Кстати, вот эта культурная рассинхронизированность жизни культурных учреждений и локусов — она является очень хорошим — с некоторыми уточнениями — подтверждением гипотезу Симона Кордонского насчет сословного характера нашего общества. Эти культурные учреждения федерального или областного уровня — они могут быть вообще с данным локусом не связаны, существовать как бы помимо его. Ситуация, как обычно, разная в разных местах и сильно завязана на человеческий фактор, на конкретных людей и некую сложившуюся практику, но часто это именно так.
В-третьих, сфера культурных учреждений так долго была в тени общественного внимания, не говоря уже о финансировании, что процессы там шли самые разные. С одной стороны — настоящие подвижники, которые профессионально пытались делать свою работу, какую-то преемственность выстраивать, с другой — полное отсутствие прозрачности деятельности этих учреждений. Например, очень давно были программы по цифровой инвентаризации музейных собраний — какие-то финансы на это выделялись и прочее — это уже много лет. И теперь скажите — где граждане могут посмотреть на результаты этой работы? А ведь такая инвентаризация — важный фактор стимулирования того же внутреннего туризма. У нас локальные культурные достопримечательности — это темный погреб: сам не приедешь и не посмотришь — не узнаешь. Эту лакуну немного заполняет активная часть наших граждан — через интернет. Где, например, описания руинированных памятников — а это национальное позорище, должен сказать, — Николая Львова в Тверской области? — Только в блогах, на персональных страницах или на сайте геокешеров. А это всего-то двести километров от Москвы…
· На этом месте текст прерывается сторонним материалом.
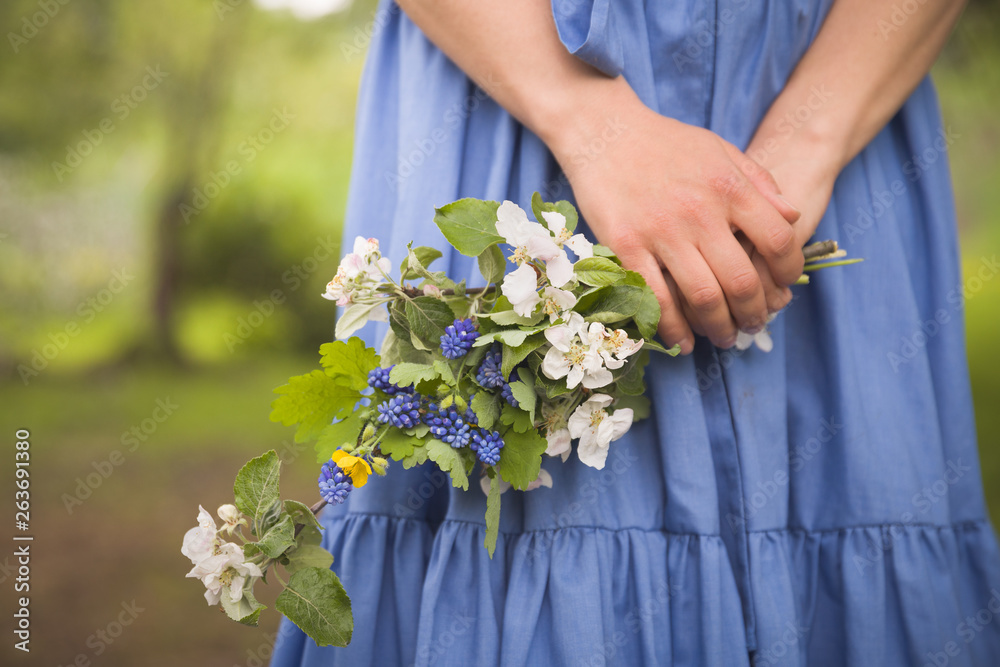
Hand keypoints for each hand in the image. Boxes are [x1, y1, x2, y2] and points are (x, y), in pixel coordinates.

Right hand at [545, 82, 803, 352]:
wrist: (605, 132)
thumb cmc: (665, 142)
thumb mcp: (721, 150)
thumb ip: (760, 183)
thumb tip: (793, 218)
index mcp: (729, 188)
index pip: (777, 240)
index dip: (788, 271)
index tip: (784, 286)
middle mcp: (700, 213)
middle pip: (742, 280)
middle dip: (754, 312)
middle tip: (754, 324)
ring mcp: (661, 232)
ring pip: (702, 297)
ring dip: (718, 327)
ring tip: (723, 337)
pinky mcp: (626, 246)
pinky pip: (656, 298)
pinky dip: (673, 328)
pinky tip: (682, 340)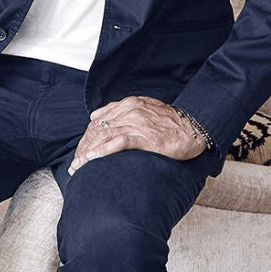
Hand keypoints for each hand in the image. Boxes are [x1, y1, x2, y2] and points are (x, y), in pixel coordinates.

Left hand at [68, 96, 207, 175]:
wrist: (195, 128)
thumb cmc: (172, 123)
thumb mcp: (146, 110)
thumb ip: (124, 111)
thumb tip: (99, 116)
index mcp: (129, 104)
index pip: (99, 120)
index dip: (86, 138)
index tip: (80, 153)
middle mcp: (130, 111)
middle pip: (97, 129)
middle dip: (83, 148)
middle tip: (75, 165)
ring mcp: (136, 123)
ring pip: (103, 136)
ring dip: (87, 153)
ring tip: (78, 167)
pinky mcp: (144, 137)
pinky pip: (117, 143)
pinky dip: (101, 151)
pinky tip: (91, 160)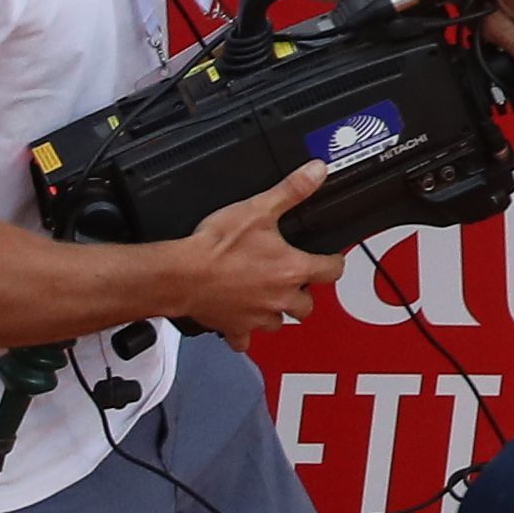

Вообще государству тут надо было бы действовать умнее — поддерживать грантами удачные инициативы такого рода. Они-то для стимулирования интереса к культуре своей страны, для развития спонтанного внутреннего туризма делают больше, чем какие-то там бюрократические программы, которые в какой-то параллельной реальности протекают и никакой заметной отдачи не имеют. Ну и, конечно, нельзя не сказать о недоиспользовании цифровых технологий. Современные технологии позволяют же очень быстро ликвидировать такие пробелы, а у нас куда ни ткни — или почти ничего нет, или же учреждения пытаются как-то на этом еще и подработать. Вот о каком инновационном развитии может идти речь, когда у нас доступ к диссертациям за деньги продают? О сканировании печатной продукции я и не говорю — на books.google скорее найдешь. А уж с нормальными проектами по оцифровке культурного наследия, вроде французской Gallica, даже и сравнить нечего. То есть эффективность наших культурных учреждений — это непонятная конечному потребителю вещь.